24° Piccoli segreti nascosti

31 4 0
                                    

Paolo Lume inspirò profondamente, chiuse gli occhi e provò a diradare ogni oscuro pensiero dalla mente.

Era stanco, molto più del solito, i pensieri notturni lo avevano tenuto sveglio, lasciando al riposo solo qualche debole ora.

Aisha sarebbe arrivata a breve, con il suo carico di rancori mai sopiti e risposte altrettanto disattese.

Era lui, con il suo comportamento la causa di ogni male, dolore o semplice perplessità che aveva prima invaso, poi sgretolato e infine distrutto la loro piccola isola felice.

Un carico troppo pesante da portare sulle sue oramai stanche spalle.

Eppure lo aveva fatto, si era sacrificato per quella famiglia, un tempo unico rimedio al costante ma inesorabile disfacimento mentale, figlio di geni maligni, eredità profetica di una follia inevitabile.

Ora che tutto era scomparso gli rimaneva solo un cassetto pieno zeppo di medicine, le cosiddette caramelle, ultimo appiglio ad un esile normalità.

Si affacciò alla grande portafinestra che volgeva direttamente sul giardino, osservò le pansè in fiore, cogliendo distintamente ogni sfumatura di colore, dal blu notte, al viola vivido, fino ad arrivare al bianco candido.

Fra le foglie di lavanda le api e i bombi volteggiavano allegramente, mentre le ortensie si preparavano timidamente a sbocciare.

Paolo sorrise al nugolo di calle che costeggiavano il lungo viale in  ciottolato e fu in quel preciso istante, volgendo lo sguardo verso il portoncino d'ingresso che poté vederla nitidamente, cresciuta, perché è questo che fanno i figli, soprattutto quando il loro tempo non corrisponde più a quello dei genitori.

E così era stato anche per lui, costretto dalla vita scelta e da un destino beffardo a perdere parte dell'adolescenza di Aisha, chiuso in duecento metri quadrati di nulla cosmico, privato di ogni affetto, solo con un dolore che lo avrebbe condotto all'inevitabile fine.

Uscì nel porticato, lei era lì, a due passi e distante anni luce da quel luogo; lo percepiva, ora più che mai.

<Ciao tesoro>.

<Ciao papà>.

<Almeno adesso non mi chiami Paolo>.

<Le cose cambiano>.

<E' un bene>.

<Ne sei certo?> Aisha entrò in casa lasciando il padre solo con i suoi pensieri.

 L'interno della villetta era grande, troppo per una sola persona, ingombro di quadri e oggetti d'arte di ogni tipo, atti solamente a riempire vuoti e troppi silenzi.

<Ma ci vivi in questa casa?> esclamò caustica.
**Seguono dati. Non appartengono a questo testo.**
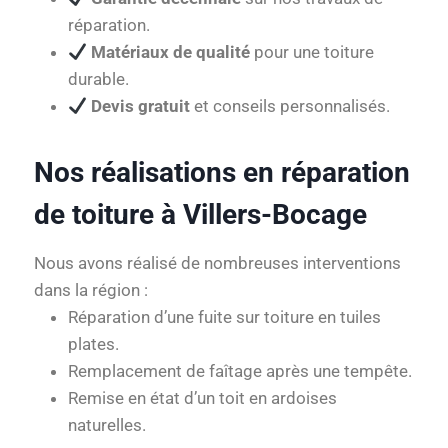
réparation.
Matériaux de qualité
pour une toiture
durable.
Devis gratuit
et conseils personnalisés.
Nos réalisations en réparation
de toiture à Villers-Bocage
Nous avons réalisé de nombreuses interventions
dans la région :
Réparation d’une fuite sur toiture en tuiles
plates.
Remplacement de faîtage après une tempête.
Remise en état d’un toit en ardoises
naturelles.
<A volte> rispose Paolo dopo l'attimo di smarrimento.

<Immagino che la mia camera sia al piano di sopra>.

<Immagini bene>.

Salì le scale, ritrovandosi in uno stretto corridoio che attraversò celermente, fino a giungere ad una porta vagamente anonima.

Entrò, la stanza era un misto di sobrietà e riferimenti ad una cultura pop oramai dimentica, fatta di vecchi poster e vinili dalle copertine sgualcite.

Notò due letti, divisi da un comodino, sopra il quale campeggiava un abat-jour raffigurante una tipica cabina telefonica londinese; sorrise, era la sua stanza, anzi la loro stanza.

Lasciò la valigia sul pavimento e scese nuovamente al pianterreno, dove ritrovò il padre ad attenderla in salotto.

<Ti va di guardare l'album di famiglia?>.